──────── Source material ────────

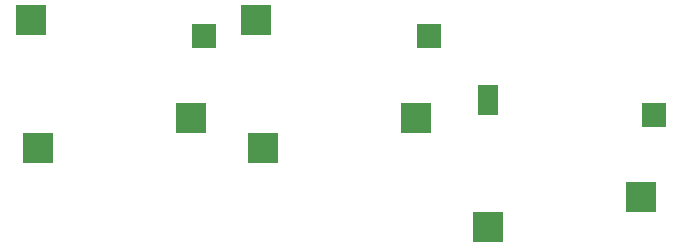
<source format=gbr>
G04 #@! TF.GenerationSoftware,KiCad,Pcbnew,(5.1.4)-1*
G04 #@! TF.CreationDate,2023-09-09T05:29:12-04:00*
G04 #@! TF.ProjectId,ThumbsUp,5468756d-6273-4557-902e-6b696361645f,rev?*
G04 #@! TF.SameCoordinates,Original*
G04 #@! TF.FileFunction,Paste,Bot*
G04 #@! TF.FilePolarity,Positive*
%FSLAX46Y46*%
G04 Gerber Fmt 4.6, Leading zero omitted, Abs format (unit mm)*
G04 Created by KiCad (PCBNEW (5.1.4)-1) date 2023-09-09 05:29:12*
%MOMM*%
%LPD*%
G04 APERTURE LIST*
%ADD10R,2.550000X2.500000*%
%ADD11R,2.000000X2.000000*%
%ADD12R,1.700000X2.500000*%
G04 APERTURE END LIST*
D10*
X-140230000Y-450660061D03*
D11*
X-125630000Y-452010061D03*
D10*
X-139672000Y-461490061D03*
X-126745000Y-458950061D03*
D12*
X-120630000Y-457380000D03*
D11*
X-106580000Y-458710000D03*
D10*
X-120622000Y-468190000D03*
X-107695000Y-465650000D03*
X-159293954Y-450660061D03*
D11*
X-144693954Y-452010061D03*
D10*
X-158735954Y-461490061D03*
X-145808954Y-458950061D03*
M02*

</source>
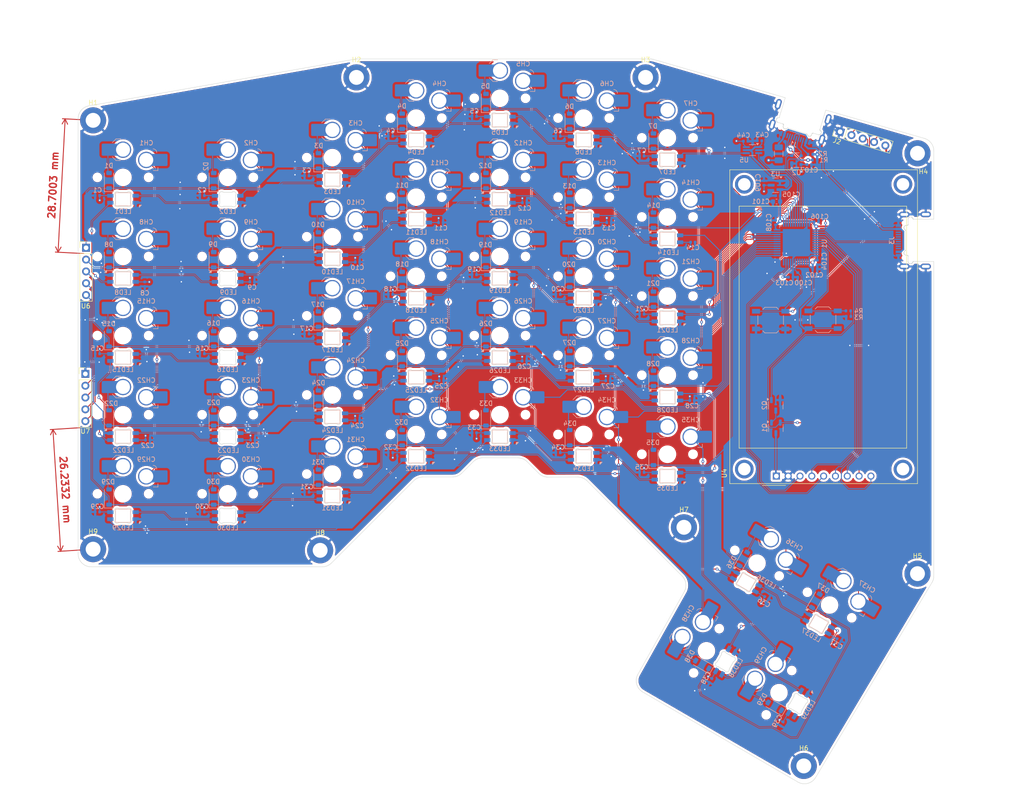
<source format=kicad_pcb>
(kicad_pcb
	(version 20240108)
	(generator "pcbnew")
	(generator_version "8.0")
	(general
		(thickness 1.6)
		(legacy_teardrops no)
	)
	(paper "A4")
	(layers
		(0 "F.Cu" signal)
		(31 "B.Cu" signal)
		(32 "B.Adhes" user "B.Adhesive")
		(33 "F.Adhes" user "F.Adhesive")
		(34 "B.Paste" user)
		(35 "F.Paste" user)
		(36 "B.SilkS" user "B.Silkscreen")
		(37 "F.SilkS" user "F.Silkscreen")
		(38 "B.Mask" user)
		(39 "F.Mask" user)
		(40 "Dwgs.User" user "User.Drawings")
		(41 "Cmts.User" user "User.Comments")
		(42 "Eco1.User" user "User.Eco1")
		(43 "Eco2.User" user "User.Eco2")
		(44 "Edge.Cuts" user)
		(45 "Margin" user)
		(46 "B.CrtYd" user "B.Courtyard")
		(47 "F.CrtYd" user "F.Courtyard")
		(48 "B.Fab" user)
		(49 "F.Fab" user)
		(50 "User.1" user)
		(51 "User.2" user)
		(52 "User.3" user)
		(53 "User.4" user)
		(54 "User.5" user)
		(55 "User.6" user)
		(56 "User.7" user)
		(57 "User.8" user)
		(58 "User.9" user)
	)
	(setup
		(stackup
			(layer "F.SilkS"
				(type "Top Silk Screen")
			)
			(layer "F.Paste"
				(type "Top Solder Paste")
			)
			(layer "F.Mask"
				(type "Top Solder Mask")
				(thickness 0.01)
			)
			(layer "F.Cu"
				(type "copper")
				(thickness 0.035)
			)
			(layer "dielectric 1"
				(type "core")
				(thickness 1.51)
				(material "FR4")
				(epsilon_r 4.5)
				(loss_tangent 0.02)
			)
			(layer "B.Cu"
				(type "copper")
				(thickness 0.035)
			)
			(layer "B.Mask"
				(type "Bottom Solder Mask")
				(thickness 0.01)
			)
			(layer "B.Paste"
				(type "Bottom Solder Paste")
			)
			(layer "B.SilkS"
				(type "Bottom Silk Screen")
			)
			(copper_finish "None")
			(dielectric_constraints no)
		)
		(pad_to_mask_clearance 0)
		(allow_soldermask_bridges_in_footprints no)
		(pcbplotparams
			(layerselection 0x0001000_7ffffffe)
			(plot_on_all_layers_selection 0x001c132_80000000)
			(disableapertmacros no)
			(usegerberextensions no)
			(usegerberattributes yes)
			(usegerberadvancedattributes yes)
			(creategerberjobfile yes)
			(dashed_line_dash_ratio 12.000000)
			(dashed_line_gap_ratio 3.000000)
			(svgprecision 4)
			(plotframeref no)
			(viasonmask no)
			(mode 1)
			(useauxorigin no)
			(hpglpennumber 1)
			(hpglpenspeed 20)
			(hpglpendiameter 15.000000)
			(pdf_front_fp_property_popups yes)
			(pdf_back_fp_property_popups yes)
			(dxfpolygonmode yes)
			(dxfimperialunits yes)
			(dxfusepcbnewfont yes)
			(psnegative no)
			(psa4output no)
			(plotreference yes)
			(plotvalue yes)
			(plotfptext yes)
			(plotinvisibletext no)
			(sketchpadsonfab no)
			(subtractmaskfromsilk no)
			(outputformat 5)
			(mirror no)
			(drillshape 0)
			(scaleselection 1)
			(outputdirectory "/Users/charliesteenhagen/Desktop/")
		)
	)
	(net 0 "")
	(net 1 "BOOT0")
	(net 2 "+3V3")
	(net 3 "NRST")
	(net 4 "GND")
	(net 5 "+5V")
	(net 6 "col3")
	(net 7 "Net-(D1-A)")
	(net 8 "Net-(D2-A)")
	(net 9 "col2")
	(net 10 "col4")
	(net 11 "Net-(D3-A)")
	(net 12 "col5")
	(net 13 "Net-(D4-A)")
	(net 14 "Net-(D5-A)")
	(net 15 "col0")
	(net 16 "col1")
	(net 17 "Net-(D6-A)")
	(net 18 "Net-(D7-A)")
	(net 19 "Net-(D8-A)")
	(net 20 "Net-(D9-A)")
	(net 21 "Net-(D10-A)")
	(net 22 "Net-(D11-A)")
	(net 23 "Net-(D12-A)")
	(net 24 "Net-(D13-A)")
	(net 25 "Net-(D14-A)")
	(net 26 "Net-(D15-A)")
	(net 27 "Net-(D16-A)")
	(net 28 "Net-(D17-A)")
	(net 29 "Net-(D18-A)")
	(net 30 "Net-(D19-A)")
	(net 31 "Net-(D20-A)")
	(net 32 "Net-(D21-A)")
	(net 33 "Net-(D22-A)")
	(net 34 "Net-(D23-A)")
	(net 35 "Net-(D24-A)")
	(net 36 "Net-(D25-A)")
	(net 37 "Net-(D26-A)")
	(net 38 "Net-(D27-A)")
	(net 39 "Net-(D28-A)")
	(net 40 "Net-(D29-A)")
	(net 41 "Net-(D30-A)")
	(net 42 "Net-(D31-A)")
	(net 43 "Net-(D32-A)")
	(net 44 "row0")
	(net 45 "row1")
	(net 46 "row2")
	(net 47 "row3")
	(net 48 "row4")
	(net 49 "row5")
	(net 50 "VBUS")
	(net 51 "D-")
	(net 52 "D+")
	(net 53 "unconnected-(J1-SBU2-PadB8)")
	(net 54 "unconnected-(J1-SBU1-PadA8)")
	(net 55 "Net-(R3-Pad2)")
	(net 56 "LCD_PWR")
	(net 57 "Net-(Q1-G)")
	(net 58 "LCD_EN")
	(net 59 "/F1")
	(net 60 "/C13")
	(net 61 "/C14")
	(net 62 "Net-(D38-A)")
	(net 63 "LCD_SCK")
	(net 64 "/C15")
	(net 65 "LCD_DC")
	(net 66 "LCD_MISO")
	(net 67 "/F0")
	(net 68 "SplitSerial")
	(net 69 "Net-(D39-A)")
	(net 70 "SWCLK")
	(net 71 "SWD")
	(net 72 "LCD_MOSI")
	(net 73 "RGB5v")
	(net 74 "DOut1")
	(net 75 "Net-(LED10-DIN)")
	(net 76 "Net-(LED10-DOUT)")
	(net 77 "DOut2")
	(net 78 "DOut3")
	(net 79 "DOut4")
	(net 80 "DOut5")
	(net 81 "SDA")
	(net 82 "RGB3.3")
	(net 83 "SCL")
	(net 84 "LCD_CS")
	(net 85 "LCD_RST")
	(net 86 "col6")
	(net 87 "Net-(D33-A)")
	(net 88 "Net-(D34-A)")
	(net 89 "Net-(D35-A)")
	(net 90 "Net-(D36-A)")
	(net 91 "Net-(D37-A)")
	(net 92 "Net-(LED1-DIN)")
	(net 93 "Net-(LED6-DIN)")
	(net 94 "Net-(LED8-DOUT)")
	(net 95 "Net-(LED11-DOUT)")
	(net 96 "Net-(LED3-DIN)")
	(net 97 "Net-(LED15-DIN)")
	(net 98 "Net-(LED17-DIN)")
	(net 99 "Net-(LED20-DIN)")
	(net 100 "Net-(LED12-DOUT)")
	(net 101 "Net-(LED29-DIN)")
	(net 102 "Net-(LED31-DIN)")
	(net 103 "Net-(LED34-DIN)")
	(net 104 "Net-(LED36-DOUT)")
	(net 105 "Net-(LED37-DOUT)")
	(net 106 "unconnected-(LED39-DOUT-Pad2)")
	(net 107 "Net-(LED38-DOUT)")
	(net 108 "col7")
	(net 109 "Net-(J1-CC2)")
	(net 110 "Net-(J1-CC1)")
	(net 111 "unconnected-(J3-SBU1-PadA8)")
	(net 112 "unconnected-(J3-D--PadA7)")
	(net 113 "unconnected-(J3-CC1-PadA5)")
	(net 114 "unconnected-(J3-SBU2-PadB8)")
	(net 115 "unconnected-(J3-CC2-PadB5)")
	(net 116 "unconnected-(J3-D--PadB7)")
	(net 117 "Net-(LED13-DOUT)")
	(net 118 "Net-(LED22-DOUT)")
	(net 119 "Net-(LED16-DIN)")
	(net 120 "Net-(LED18-DIN)")
	(net 121 "Net-(LED23-DOUT)")
	(net 122 "Net-(LED24-DOUT)")
	(net 123 "Net-(LED25-DOUT)")
	(net 124 "Net-(LED30-DIN)")
	(net 125 "Net-(LED32-DIN)")
	(net 126 "Net-(LED2-DIN)")
	(net 127 "Net-(LED4-DIN)")
	(net 128 "Net-(LED5-DIN)")
	(net 129 "Net-(LED26-DOUT)")
	(net 130 "Net-(LED19-DIN)")
	(net 131 "Net-(LED27-DOUT)")
	(net 132 "Net-(LED33-DIN)")
	(net 133 "col8")
	(net 134 "col9")
	(net 135 "col10")
	(net 136 "/A2")
	(footprint "Pogo:Pogo_2.54mm_5p" (layer "F.Cu") (at 36.91 98.34))
	(footprint "MountingHole:MountingHole_3.2mm_M3_DIN965_Pad" (layer "F.Cu") (at 157.3 29.51))
	(footprint "MountingHole:MountingHole_3.2mm_M3_DIN965_Pad" (layer "F.Cu") (at 215.74 45.82))
	(footprint "Pogo:Pogo_2.54mm_5p" (layer "F.Cu") (at 37.06 71.24))
	(footprint "MountingHole:MountingHole_3.2mm_M3_DIN965_Pad" (layer "F.Cu") (at 95.17 29.51))
	(footprint "MountingHole:MountingHole_3.2mm_M3_DIN965_Pad" (layer "F.Cu") (at 215.74 136.16))
	(footprint "Display:CR2013-MI2120" (layer "F.Cu") (at 185.41 115.19 90))
	(footprint "MountingHole:MountingHole_3.2mm_M3_DIN965_Pad" (layer "F.Cu") (at 165.55 126.2))
	(footprint "MountingHole:MountingHole_3.2mm_M3_DIN965_Pad" (layer "F.Cu") (at 191.31 177.48))
	(footprint "MountingHole:MountingHole_3.2mm_M3_DIN965_Pad" (layer "F.Cu") (at 87.37 131.15))
	(footprint "MountingHole:MountingHole_3.2mm_M3_DIN965_Pad" (layer "F.Cu") (at 38.58 130.9))
	(footprint "Connector_PinHeader_2.54mm:PinHeader_1x05_P2.54mm_Vertical" (layer "F.Cu") (at 199.119999 41.18 73))
	(footprint "MountingHole:MountingHole_3.2mm_M3_DIN965_Pad" (layer "F.Cu") (at 38.58 38.74))
	(footprint "PCM_marbastlib-choc:SW_choc_v1_HS_CPG135001S30_1u" (layer "B.Cu") (at 90 80.75))
	(footprint "PCM_marbastlib-choc:LED_choc_6028R" (layer "B.Cu") (at 178.909574 137.973359 150))
	(footprint "Diode_SMD:D_SOD-123" (layer "B.Cu") (at 64.5 51.7 90))
	(footprint "Diode_SMD:D_SOD-123" (layer "B.Cu") (at 123 102.7 90))
	(footprint "Capacitor_SMD:C_0402_1005Metric" (layer "B.Cu") (at 193.99 60.56))
	(footprint "Capacitor_SMD:C_0402_1005Metric" (layer "B.Cu") (at 95.38 69.21))
	(footprint "Capacitor_SMD:C_0402_1005Metric" (layer "B.Cu") (at 167.29 98.93))
	(footprint "PCM_marbastlib-choc:LED_choc_6028R" (layer "B.Cu") (at 144 59.95 180))
	(footprint "Diode_SMD:D_SOD-123" (layer "B.Cu") (at 159 94.2 90))
	(footprint "Package_TO_SOT_SMD:SOT-23-3" (layer "B.Cu") (at 185.304999 104.8425 -90))
	(footprint "Diode_SMD:D_SOD-123" (layer "B.Cu") (at 141 72.95 90))
	(footprint "Diode_SMD:D_SOD-123" (layer "B.Cu") (at 42 51.7 90))
	(footprint "PCM_marbastlib-choc:LED_choc_6028R" (layer "B.Cu") (at 162 81.2))
	(footprint "PCM_marbastlib-choc:SW_choc_v1_HS_CPG135001S30_1u" (layer "B.Cu") (at 162 59.5))
	(footprint "PCM_marbastlib-choc:SW_choc_v1_HS_CPG135001S30_1.5u" (layer "B.Cu") (at 67.5 85))
	(footprint "Button_Switch_SMD:SW_SPST_TL3342" (layer "B.Cu") (at 184.189999 81.67 180))
	(footprint "Capacitor_SMD:C_0402_1005Metric" (layer "B.Cu") (at 120.5 71.9 180))
	(footprint "Capacitor_SMD:C_0402_1005Metric" (layer "B.Cu") (at 181.789999 43.13))
	(footprint "PCM_marbastlib-choc:SW_choc_v1_HS_CPG135001S30_1u"
		(layer "B.Cu")
		(uuid "1a586829-abc9-4391-a052-270717ae2b14")
		(at 126 102)
		(descr "Hotswap footprint for Kailh Choc style switches")
		(property "Reference" "CH33"
			(at 5 -7.4 0)
			(layer "B.SilkS")
			(uuid "2717d1f2-1f1e-4e77-ab21-0c34854a5ecf")
			(effects
				(font
					(size 1 1)
					(thickness 0.15)
				)
				(justify mirror)
			)
		)
		(property "Value" "choc_v1_SW_HS"
			(at 0 0 0)
			(layer "B.Fab")
			(uuid "10760a03-e25c-4a69-a76e-a3c3e336dae6")
			(effects
				(font
					(size 1 1)
					(thickness 0.15)
				)
				(justify mirror)
			)
		)
		(property "Footprint" "PCM_marbastlib-choc:SW_choc_v1_HS_CPG135001S30_1u"
			(at 0 0 180)
			(layer "B.Fab")
			(hide yes)
			(uuid "919fa4db-fa5e-440d-a4d1-216641e13e3a")
			(effects
				(font
					(size 1.27 1.27)
					(thickness 0.15)
				)
				(justify mirror)
			)
		)
		(property "Datasheet" ""
			(at 0 0 180)
			(layer "B.Fab")
			(hide yes)
			(uuid "a08eede1-9011-401d-aa42-ac8bf2c3ddf4")
			(effects
				(font
					(size 1.27 1.27)
					(thickness 0.15)
				)
				(justify mirror)
			)
		)
		(property "Description" "Push button switch, normally open, two pins, 45° tilted"
			(at 0 0 180)
			(layer "B.Fab")
			(hide yes)
			(uuid "59f9ca13-1001-4f8b-a3c9-d78c668edb96")
			(effects
				(font
					(size 1.27 1.27)
					(thickness 0.15)
				)
				(justify mirror)
			)
		)
		(path "/d515a0f5-02b9-43be-9c9a-ca0ce99df960/dfcb556d-82a9-4ba3-870d-32e0b9a8bbcb")
		(sheetname "Matrix")
		(sheetfile "matrix.kicad_sch")
		(attr smd)
		(fp_line
			(start -2.3 -4.425)
			(end -1.5 -3.625)
			(stroke
				(width 0.12)
				(type solid)
			)
			(layer "B.SilkS")
			(uuid "c5157d4a-4f65-4ec6-b683-155a32a73826")
		)
		(fp_line
			(start -1.5 -8.275)
			(end -2.3 -7.475)
			(stroke
				(width 0.12)
				(type solid)
			)
			(layer "B.SilkS")
			(uuid "8b5eefcd-de61-4829-bc47-3427174426d3")
		)
		(fp_line
			(start -0.5 -8.275)
			(end -1.5 -8.275)
			(stroke
				(width 0.12)
				(type solid)
			)
			(layer "B.SilkS")
			(uuid "bd0792fa-6925-4c5c-ae5f-3636842cbab1")
		)
		(fp_line
			(start -0.5 -3.625)
			(end -1.5 -3.625)
			(stroke
				(width 0.12)
				(type solid)
			)
			(layer "B.SilkS")
			(uuid "2eb20b6f-2e0b-4063-bdd6-299b65a7702c")
		)
		(fp_line
			(start 6.504 -1.475)
			(end 7.504 -1.475)
			(stroke
				(width 0.12)
				(type solid)
			)
			(layer "B.SilkS")
			(uuid "8b590699-0063-4945-a838-867da4215846")
		)
		(fp_line
			(start 7.504 -2.175)
			(end 7.504 -1.475)
			(stroke
				(width 0.12)
				(type solid)
			)
			(layer "B.SilkS")
			(uuid "07a9763f-8c3d-46d8-b256-35d181d092ad")
		)
		(fp_rect
			(start 1.6 3.31)
			(end -1.6 6.11)
			(stroke
				(width 0.1)
				(type default)
			)
			(fill none)
			(layer "B.SilkS")
			(uuid "0026b0f8-49cd-4f0b-920a-125cd105b80d")
		)
		(fp_arc
			(start 6.45 -6.125)
			(mid 7.015685 -5.890685)
			(end 7.25 -5.325)
			(stroke
				(width 0.12)
				(type solid)
			)
			(layer "B.SilkS")
			(uuid "d986c2ca-ec32-46f6-9d24-5e17c13fae9f")
		)
		(fp_rect
			(start 9 -8.5)
			(end -9 8.5)
			(stroke
				(width 0.1)
				(type default)
			)
			(fill none)
			(layer "Dwgs.User")
			(uuid "5ba40293-6834-4699-9251-adc7daa3c066")
		)
		(fp_line
			(start -6.95 -6.45)
			(end -6.95 6.45)
			(stroke
				(width 0.05)
				(type solid)
			)
			(layer "Eco2.User")
			(uuid "133ace1d-31d2-4528-a241-8ad3e98da160")
		)
		(fp_line
			(start -6.45 6.95)
			(end 6.45 6.95)
			(stroke
				(width 0.05)
				(type solid)
			)
			(layer "Eco2.User")
			(uuid "36c37621-a357-466a-ac95-368097f30d12")
		)
		(fp_line
			(start 6.45 -6.95)
			(end -6.45 -6.95)
			(stroke
				(width 0.05)
				(type solid)
			)
			(layer "Eco2.User")
			(uuid "976f4cd2-14ac-435c-a904-beacec6cb4b6")
		)
		(fp_line
			(start 6.95 6.45)
			(end 6.95 -6.45)
			(stroke
				(width 0.05)
				(type solid)
			)
			(layer "Eco2.User")
			(uuid "b69ee5ca-b932-4a83-ae02-8eff979847b3")
		)
		(fp_arc
			(start -6.95 -6.45)
			(mid -6.803553 -6.803553)
			(end -6.45 -6.95)
			(stroke
				(width 0.05)
				(type solid)
			)
			(layer "Eco2.User")
			(uuid "8d58b657-4721-4e4b-bf40-565526743076")
		)
		(fp_arc
			(start -6.45 6.95)
			(mid -6.803553 6.803553)
			(end -6.95 6.45)
			(stroke
				(width 0.05)
				(type solid)
			)
			(layer "Eco2.User")
			(uuid "f53954b2-619e-46a8-a371-963eb8ddc86d")
		)
		(fp_arc
			(start 6.45 -6.95)
			(mid 6.803553 -6.803553)
			(end 6.95 -6.45)
			(stroke
				(width 0.05)
				(type solid)
			)
			(layer "Eco2.User")
			(uuid "ed6e67ee-086f-497c-91e6-f3a1790c7851")
		)
		(fp_arc
			(start 6.95 6.45)
			(mid 6.803553 6.803553)
			(end 6.45 6.95)
			(stroke
				(width 0.05)
				(type solid)
			)
			(layer "Eco2.User")
			(uuid "b4f37c23-bdb2-4d69-a766-ae822a375b8c")
		)
		(fp_line
			(start -4.104 -6.925)
			(end -4.104 -
... [3679626 chars truncated]
</source>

────────

Sift through the material above and copy each line that holds "Dwgs".

		(40 "Dwgs.User" user "User.Drawings")
			(layer "Dwgs.User")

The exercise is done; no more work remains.